Police officers in Lichfield and Burntwood are to be issued with spit guards.
Staffordshire Police currently has them in vehicles and custody blocks, but Police and Crime Commissioner Matthew Ellis said a wider rollout would now take place.
The guards would now become standard issue kit for all of the force’s officers.
“This subject has attracted some controversy nationally,” said Commissioner Ellis. “But we should not ask officers to carry out their work in protecting the public without protecting them.
“I’ve seen bodycam footage of an arrest in Staffordshire where the individual being detained spat at officers.
“Physical violence can make the police’s job very difficult but the wait, often for weeks, for an officer to find out if being spat at has caused infection, such as hepatitis must be horrendous for the officer and their family.”
Chief Constable Jane Sawyers said the use of spit guards was “a proportionate response” to the issues facing her colleagues on the frontline.

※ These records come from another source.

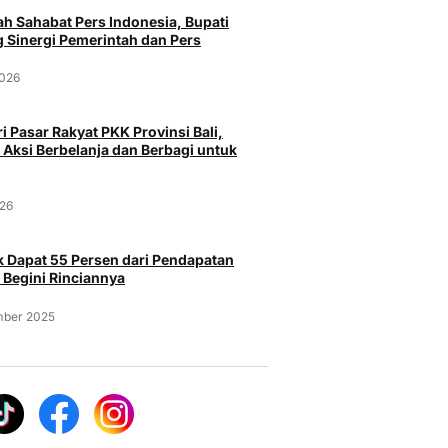
Peristiwa
Pe
h Sahabat Pers Indonesia, Bupati
 Sinergi Pemerintah dan Pers
Curi Burung Murai Batu Rp 25
Polresta
pasar Serang
Juta milik Majikan, Pria Asal
Kasus Na
2026
a Menggunakan
Probolinggo Ditangkap Polisi
Senjata A
Gun
Selasa, 4 Agustus 2026
Selasa, 
i Pasar Rakyat PKK Provinsi Bali,
026
 Aksi Berbelanja dan Berbagi untuk
026
 Dapat 55 Persen dari Pendapatan
 Begini Rinciannya
mber 2025
Pa
Peristiwa
Bandara 
Operasio
Curi Burung Murai Batu Rp 25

She added: “Police officers have told me that they fear more the consequences of being spat at than of being physically assaulted.
“Policing can be a dangerous job and spitting is a real risk, which can have serious outcomes in some circumstances.
“The Police and Crime Commissioner and I are in agreement that personal issue spit guards is a proportionate response to a real threat faced by officer.”
As part of the new arrangements, use of the spit guard will join, use of Taser, domestic abuse incidents and Stop and Search in being subject to ‘enhanced oversight’ by the PCC’s office. This involves mandatory use of bodycams during an incident and dip sampling of that footage by each area’s Safer Neighbourhood Panel on top of normal oversight arrangements.
The full rollout will start in the next few weeks and includes additional training for officers.